Alice : Et c’est un ami avant tout.

N’est-ce pas lui qui vous a aidés à concevoir votre propre pédale d’effet de distorsion Distopia à la guitare s’inspirant de la célèbre DS-1 de chez Boss utilisée un temps par Kurt Cobain (Nirvana) ? Pouvez-vous m’en dire davantage là-dessus ?
M-C :
Ouais, en fait, je faisais de l’électronique aussi à la base. J’étais pas contente de la pédale DS-1 en fait, et ce pour plein de raisons, donc voilà, on s’est dit qu’on allait essayer de prendre la même distorsion du son mais en mieux.
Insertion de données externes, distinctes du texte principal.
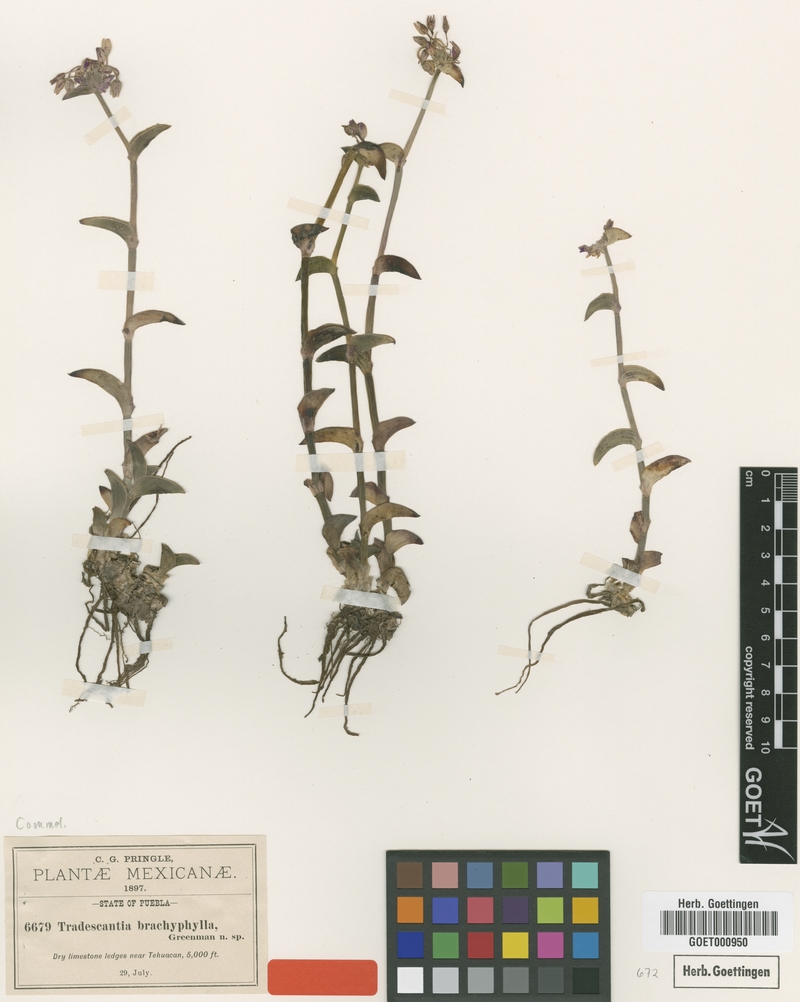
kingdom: Plantae
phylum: Tracheophyta
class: Liliopsida
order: Commelinales
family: Commelinaceae
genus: Callisia
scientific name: Callisia navicularis
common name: Chainplant
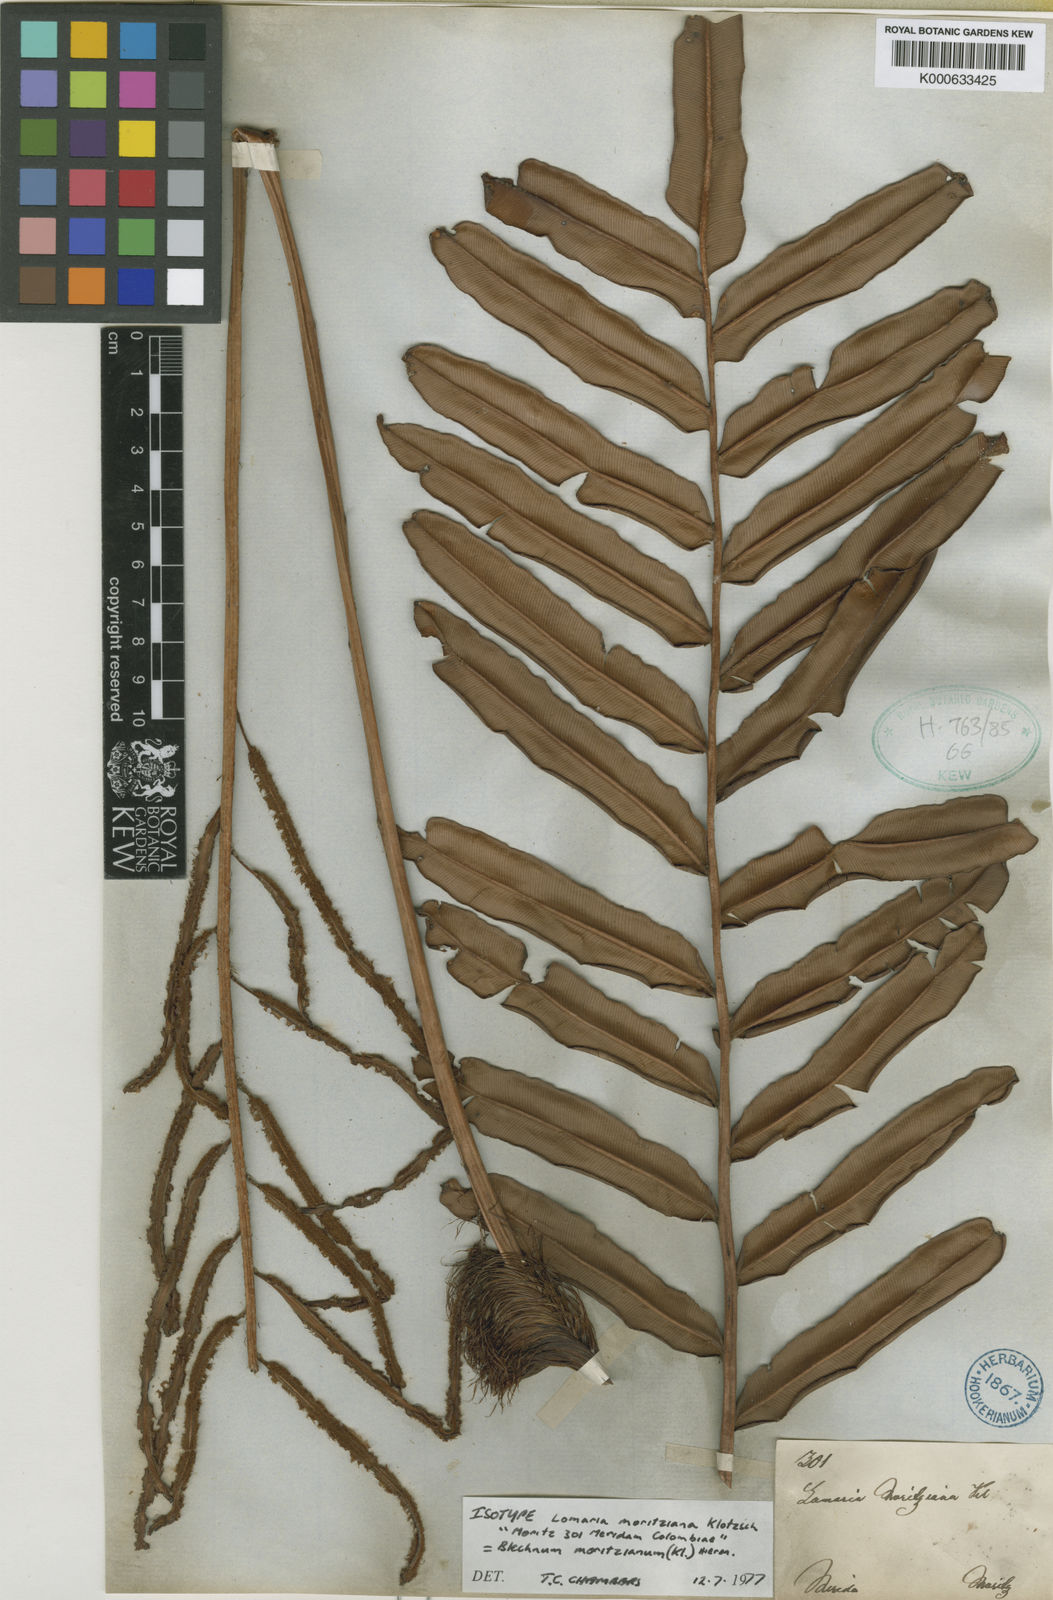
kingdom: Plantae
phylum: Tracheophyta
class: Polypodiopsida
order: Polypodiales
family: Blechnaceae
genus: Lomariocycas
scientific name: Lomariocycas moritziana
C’est-à-dire en creusant plus les médiums peut-être ?
M-C :
Disons… On voulait que le son soit un peu moins compressé, et que ça sonne plus naturel. Et là, c’est Laurent de Soras qui m’a proposé de faire un mix, c’est-à-dire garder ce son de distorsion et aussi couplé à un son plus naturel, qui permet surtout à la basse de mieux ressortir par rapport à la guitare, tout en gardant le son naturel de la basse, car si on mettait une distorsion qu’utilise parfois Fanny, ça écrase. Bref, on a fait des essais et il a créé cette pédale Distopia pour nous. C’est tout de même fou qu’on se retrouve à vivre dans le même village, dans la même ferme qu’Alice. Il a bossé notamment avec The Prodigy, Trent Reznor, et est le fondateur de Ohm Force.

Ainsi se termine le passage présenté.